Required work -
- A) Summarize the passage in two sentences.
- B) Answer these questions from the passage, one per line:
(i) Which university's course description is quoted first?
(ii) What is the title of Victor Lavrenko's lecture series that the writer mentions?
(iii) What kind of distribution do scale-free networks have?
- C) In the passage, rewrite the part from "To answer these" to "interesting to study.", changing "humans" to "people".

Given passage -
|---|

Natural language processing; analysis of textual material by statistical, syntactic, and logical methods; retrieval systems models, dictionary construction, query processing, file structures, content analysis; automatic retrieval systems and question-answering systems; and evaluation of retrieval effectiveness. - Verbatim course description from the University of Northern Iowa

ISR was fascinating as it gave insight to how complex data search can work. One invaluable resource to helping build an intuition for the subject was supplementary lecture provided by Victor Lavrenko through at his Youtube Channel. Specifically, his lecture series labeled ISR3 Vector Space Model. This supplement also complemented thorough reading from "Introduction to Information Retrieval" authored by Manning, Raghavan, and Schütze. The textbook would also be a required reading within Web Mining, where a good chunk of time was also spent discussing language models and how to represent texts.

Web Mining would turn out to be a deceptive course title. It differed from ISR by the exclusion of a project in which one would build a web crawler to harvest information. The course instead revolved around reading various research papers involving the processing of big data while interpreting the results said data provided. These papers asked questions such as "How has happiness shifted since a given event?" or "How does misinformation spread throughout social media communities?"

Core methods underlying development of applications on the Web; examples of relevant applications, including those pertaining to information retrieval, summarization of Web documents, and identifying social networks. - Verbatim course description from the University of Iowa

To answer these types of questions, one needs a basic understanding of network science. Network science is the study of complex networks; In the context of this course, it was an application of social computing to understand how networks of humans interact. It provides the understanding of scale-free networks and how they have a power-law distribution. These were concepts unknown to me prior to taking the course, which provided a pleasant surprise in terms of giving something new and interesting to study.

|---|

Supplied information -
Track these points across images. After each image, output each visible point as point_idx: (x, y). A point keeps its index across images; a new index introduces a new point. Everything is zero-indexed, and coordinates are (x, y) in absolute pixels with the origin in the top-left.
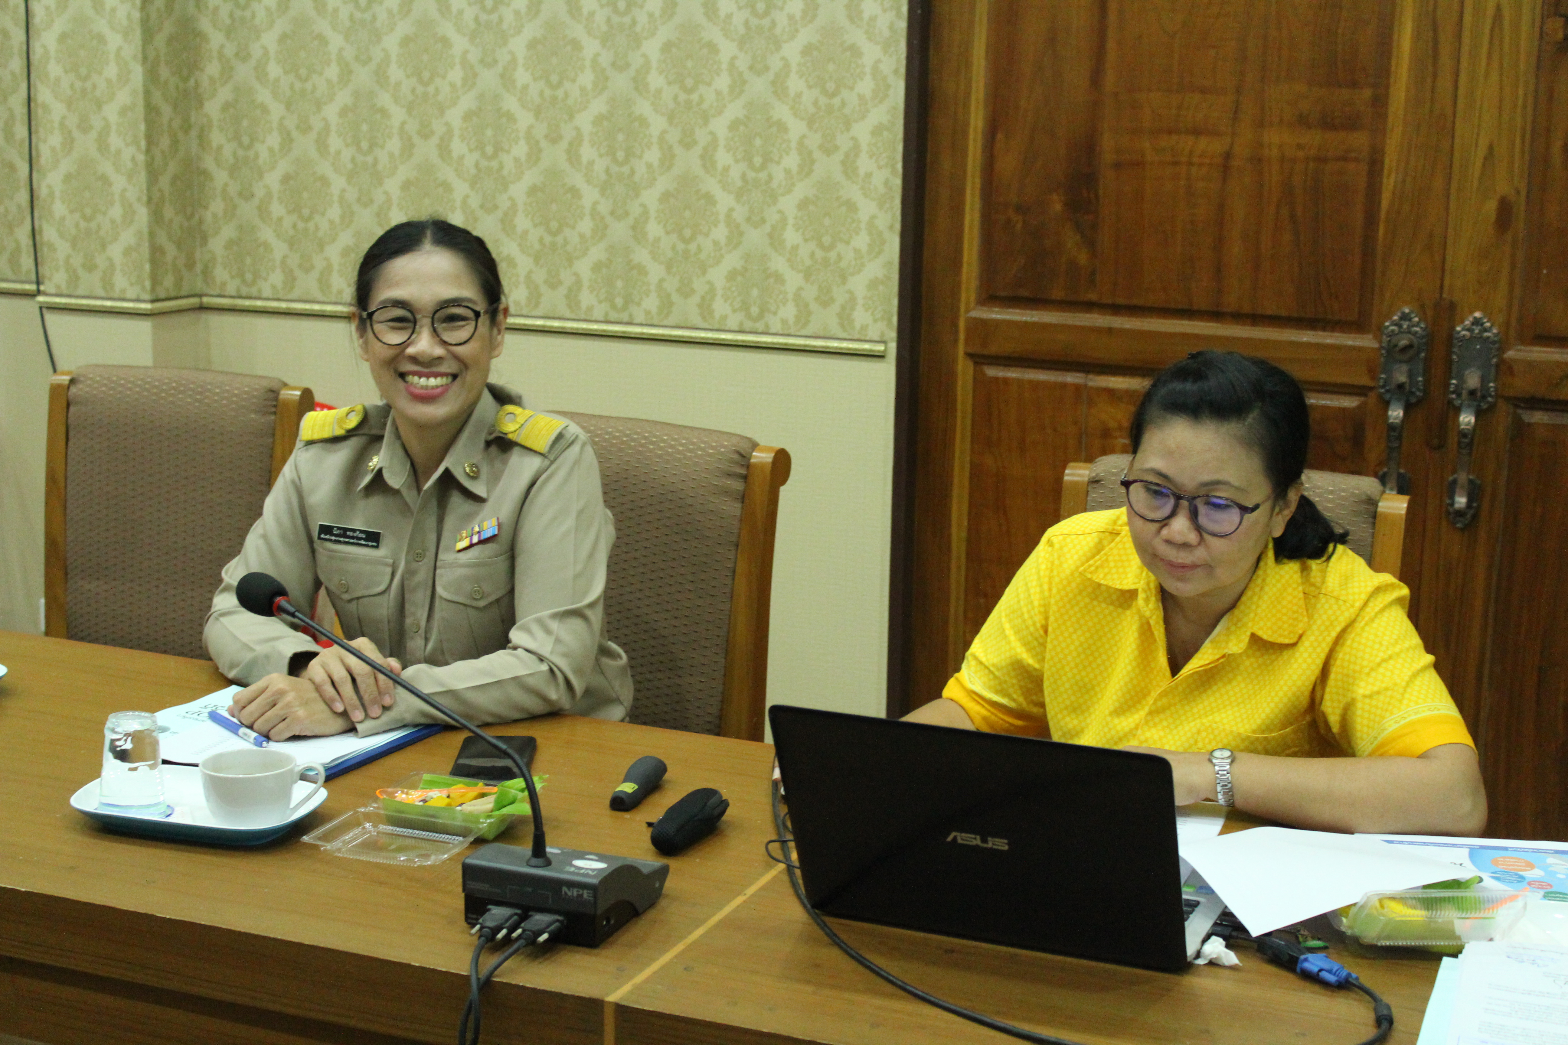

|---|

Answers to the exercise -
- A) ISR gave the writer insight into how complex data search can work, aided by Victor Lavrenko's lecture series ISR3 Vector Space Model and the textbook "Introduction to Information Retrieval" by Manning, Raghavan, and Schütze. Web Mining centered instead on reading research papers about processing big data, which called for a basic understanding of network science, a field that was new to the writer.

- B)
(i) The University of Northern Iowa
(ii) ISR3 Vector Space Model
(iii) A power-law distribution

- C)
To answer these types of questions, one needs a basic understanding of network science. Network science is the study of complex networks; In the context of this course, it was an application of social computing to understand how networks of people interact. It provides the understanding of scale-free networks and how they have a power-law distribution. These were concepts unknown to me prior to taking the course, which provided a pleasant surprise in terms of giving something new and interesting to study.